Your goal - Return every one of the entries below unchanged, line for line.

Provided data -
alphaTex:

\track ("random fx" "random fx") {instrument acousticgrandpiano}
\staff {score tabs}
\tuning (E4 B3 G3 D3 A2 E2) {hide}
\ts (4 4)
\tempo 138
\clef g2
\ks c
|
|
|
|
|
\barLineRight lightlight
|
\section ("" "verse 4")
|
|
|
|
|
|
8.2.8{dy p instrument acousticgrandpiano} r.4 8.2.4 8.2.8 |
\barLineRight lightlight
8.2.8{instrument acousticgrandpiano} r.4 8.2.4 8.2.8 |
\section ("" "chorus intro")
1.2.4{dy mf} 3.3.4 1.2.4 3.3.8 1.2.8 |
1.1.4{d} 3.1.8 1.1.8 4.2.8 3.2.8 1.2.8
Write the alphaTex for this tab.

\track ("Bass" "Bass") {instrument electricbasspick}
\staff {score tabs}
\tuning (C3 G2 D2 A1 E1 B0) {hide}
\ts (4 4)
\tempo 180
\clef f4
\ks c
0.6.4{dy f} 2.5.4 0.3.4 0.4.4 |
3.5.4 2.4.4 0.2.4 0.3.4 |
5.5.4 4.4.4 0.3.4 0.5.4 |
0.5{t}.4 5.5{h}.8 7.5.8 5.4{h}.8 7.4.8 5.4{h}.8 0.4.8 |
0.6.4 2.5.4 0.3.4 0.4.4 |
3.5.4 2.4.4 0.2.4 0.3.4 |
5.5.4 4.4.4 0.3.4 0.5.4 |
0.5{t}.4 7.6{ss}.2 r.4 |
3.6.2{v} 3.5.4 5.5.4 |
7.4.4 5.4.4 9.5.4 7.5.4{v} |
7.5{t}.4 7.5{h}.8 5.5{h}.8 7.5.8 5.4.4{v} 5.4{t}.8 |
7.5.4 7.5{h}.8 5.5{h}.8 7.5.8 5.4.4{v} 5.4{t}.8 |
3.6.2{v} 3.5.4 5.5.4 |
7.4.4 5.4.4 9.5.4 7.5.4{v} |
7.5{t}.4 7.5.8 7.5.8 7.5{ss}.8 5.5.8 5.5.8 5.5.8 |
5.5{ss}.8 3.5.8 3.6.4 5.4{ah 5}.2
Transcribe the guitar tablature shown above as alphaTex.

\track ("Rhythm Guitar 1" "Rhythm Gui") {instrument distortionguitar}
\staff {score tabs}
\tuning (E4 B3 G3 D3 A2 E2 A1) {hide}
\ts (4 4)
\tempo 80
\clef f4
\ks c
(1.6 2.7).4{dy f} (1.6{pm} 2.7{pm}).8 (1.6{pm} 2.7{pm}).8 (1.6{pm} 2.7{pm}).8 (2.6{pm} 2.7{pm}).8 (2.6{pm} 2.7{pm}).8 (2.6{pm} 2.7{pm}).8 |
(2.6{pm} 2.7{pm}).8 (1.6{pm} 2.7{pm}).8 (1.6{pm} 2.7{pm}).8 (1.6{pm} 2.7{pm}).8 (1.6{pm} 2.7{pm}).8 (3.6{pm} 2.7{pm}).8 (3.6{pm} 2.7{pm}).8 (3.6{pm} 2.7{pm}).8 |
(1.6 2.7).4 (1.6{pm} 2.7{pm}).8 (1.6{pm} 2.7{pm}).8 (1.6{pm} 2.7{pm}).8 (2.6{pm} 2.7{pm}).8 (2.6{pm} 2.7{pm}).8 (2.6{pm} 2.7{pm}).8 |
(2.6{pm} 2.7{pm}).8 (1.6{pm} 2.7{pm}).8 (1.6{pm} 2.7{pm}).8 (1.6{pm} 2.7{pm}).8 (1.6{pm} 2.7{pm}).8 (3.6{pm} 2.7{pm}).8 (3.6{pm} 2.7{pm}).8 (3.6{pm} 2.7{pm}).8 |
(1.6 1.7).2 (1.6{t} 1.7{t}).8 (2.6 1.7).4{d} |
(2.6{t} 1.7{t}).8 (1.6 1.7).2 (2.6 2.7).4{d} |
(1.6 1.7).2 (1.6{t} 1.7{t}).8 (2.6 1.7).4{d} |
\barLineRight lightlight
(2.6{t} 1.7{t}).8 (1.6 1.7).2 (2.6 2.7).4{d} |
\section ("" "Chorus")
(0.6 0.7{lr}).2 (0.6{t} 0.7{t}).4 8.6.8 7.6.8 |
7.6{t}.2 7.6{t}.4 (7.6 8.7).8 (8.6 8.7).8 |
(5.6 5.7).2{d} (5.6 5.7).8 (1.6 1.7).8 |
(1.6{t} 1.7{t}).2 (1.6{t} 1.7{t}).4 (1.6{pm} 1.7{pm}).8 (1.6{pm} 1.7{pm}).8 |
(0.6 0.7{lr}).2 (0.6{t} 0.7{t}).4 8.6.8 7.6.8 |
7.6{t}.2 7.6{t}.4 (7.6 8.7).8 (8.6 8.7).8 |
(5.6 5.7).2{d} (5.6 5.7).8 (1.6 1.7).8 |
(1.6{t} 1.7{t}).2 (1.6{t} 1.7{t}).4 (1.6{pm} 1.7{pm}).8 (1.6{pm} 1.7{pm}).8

Task answer -
alphaTex:

\track ("random fx" "random fx") {instrument acousticgrandpiano}
\staff {score tabs}
\tuning (E4 B3 G3 D3 A2 E2) {hide}
\ts (4 4)
\tempo 138
\clef g2
\ks c
|
|
|
|
|
\barLineRight lightlight
|
\section ("" "verse 4")
|
|
|
|
|
|
8.2.8{dy p instrument acousticgrandpiano} r.4 8.2.4 8.2.8 |
\barLineRight lightlight
8.2.8{instrument acousticgrandpiano} r.4 8.2.4 8.2.8 |
\section ("" "chorus intro")
1.2.4{dy mf} 3.3.4 1.2.4 3.3.8 1.2.8 |
1.1.4{d} 3.1.8 1.1.8 4.2.8 3.2.8 1.2.8
Write the alphaTex for this tab.

\track ("Bass" "Bass") {instrument electricbasspick}
\staff {score tabs}
\tuning (C3 G2 D2 A1 E1 B0) {hide}
\ts (4 4)
\tempo 180
\clef f4
\ks c
0.6.4{dy f} 2.5.4 0.3.4 0.4.4 |
3.5.4 2.4.4 0.2.4 0.3.4 |
5.5.4 4.4.4 0.3.4 0.5.4 |
0.5{t}.4 5.5{h}.8 7.5.8 5.4{h}.8 7.4.8 5.4{h}.8 0.4.8 |
0.6.4 2.5.4 0.3.4 0.4.4 |
3.5.4 2.4.4 0.2.4 0.3.4 |
5.5.4 4.4.4 0.3.4 0.5.4 |
0.5{t}.4 7.6{ss}.2 r.4 |
3.6.2{v} 3.5.4 5.5.4 |
7.4.4 5.4.4 9.5.4 7.5.4{v} |
7.5{t}.4 7.5{h}.8 5.5{h}.8 7.5.8 5.4.4{v} 5.4{t}.8 |
7.5.4 7.5{h}.8 5.5{h}.8 7.5.8 5.4.4{v} 5.4{t}.8 |
3.6.2{v} 3.5.4 5.5.4 |
7.4.4 5.4.4 9.5.4 7.5.4{v} |
7.5{t}.4 7.5.8 7.5.8 7.5{ss}.8 5.5.8 5.5.8 5.5.8 |
5.5{ss}.8 3.5.8 3.6.4 5.4{ah 5}.2
Transcribe the guitar tablature shown above as alphaTex.

\track ("Rhythm Guitar 1" "Rhythm Gui") {instrument distortionguitar}
\staff {score tabs}
\tuning (E4 B3 G3 D3 A2 E2 A1) {hide}
\ts (4 4)
\tempo 80
\clef f4
\ks c
(1.6 2.7).4{dy f} (1.6{pm} 2.7{pm}).8 (1.6{pm} 2.7{pm}).8 (1.6{pm} 2.7{pm}).8 (2.6{pm} 2.7{pm}).8 (2.6{pm} 2.7{pm}).8 (2.6{pm} 2.7{pm}).8 |
(2.6{pm} 2.7{pm}).8 (1.6{pm} 2.7{pm}).8 (1.6{pm} 2.7{pm}).8 (1.6{pm} 2.7{pm}).8 (1.6{pm} 2.7{pm}).8 (3.6{pm} 2.7{pm}).8 (3.6{pm} 2.7{pm}).8 (3.6{pm} 2.7{pm}).8 |
(1.6 2.7).4 (1.6{pm} 2.7{pm}).8 (1.6{pm} 2.7{pm}).8 (1.6{pm} 2.7{pm}).8 (2.6{pm} 2.7{pm}).8 (2.6{pm} 2.7{pm}).8 (2.6{pm} 2.7{pm}).8 |
(2.6{pm} 2.7{pm}).8 (1.6{pm} 2.7{pm}).8 (1.6{pm} 2.7{pm}).8 (1.6{pm} 2.7{pm}).8 (1.6{pm} 2.7{pm}).8 (3.6{pm} 2.7{pm}).8 (3.6{pm} 2.7{pm}).8 (3.6{pm} 2.7{pm}).8 |
(1.6 1.7).2 (1.6{t} 1.7{t}).8 (2.6 1.7).4{d} |
(2.6{t} 1.7{t}).8 (1.6 1.7).2 (2.6 2.7).4{d} |
(1.6 1.7).2 (1.6{t} 1.7{t}).8 (2.6 1.7).4{d} |
\barLineRight lightlight
(2.6{t} 1.7{t}).8 (1.6 1.7).2 (2.6 2.7).4{d} |
\section ("" "Chorus")
(0.6 0.7{lr}).2 (0.6{t} 0.7{t}).4 8.6.8 7.6.8 |
7.6{t}.2 7.6{t}.4 (7.6 8.7).8 (8.6 8.7).8 |
(5.6 5.7).2{d} (5.6 5.7).8 (1.6 1.7).8 |
(1.6{t} 1.7{t}).2 (1.6{t} 1.7{t}).4 (1.6{pm} 1.7{pm}).8 (1.6{pm} 1.7{pm}).8 |
(0.6 0.7{lr}).2 (0.6{t} 0.7{t}).4 8.6.8 7.6.8 |
7.6{t}.2 7.6{t}.4 (7.6 8.7).8 (8.6 8.7).8 |
(5.6 5.7).2{d} (5.6 5.7).8 (1.6 1.7).8 |
(1.6{t} 1.7{t}).2 (1.6{t} 1.7{t}).4 (1.6{pm} 1.7{pm}).8 (1.6{pm} 1.7{pm}).8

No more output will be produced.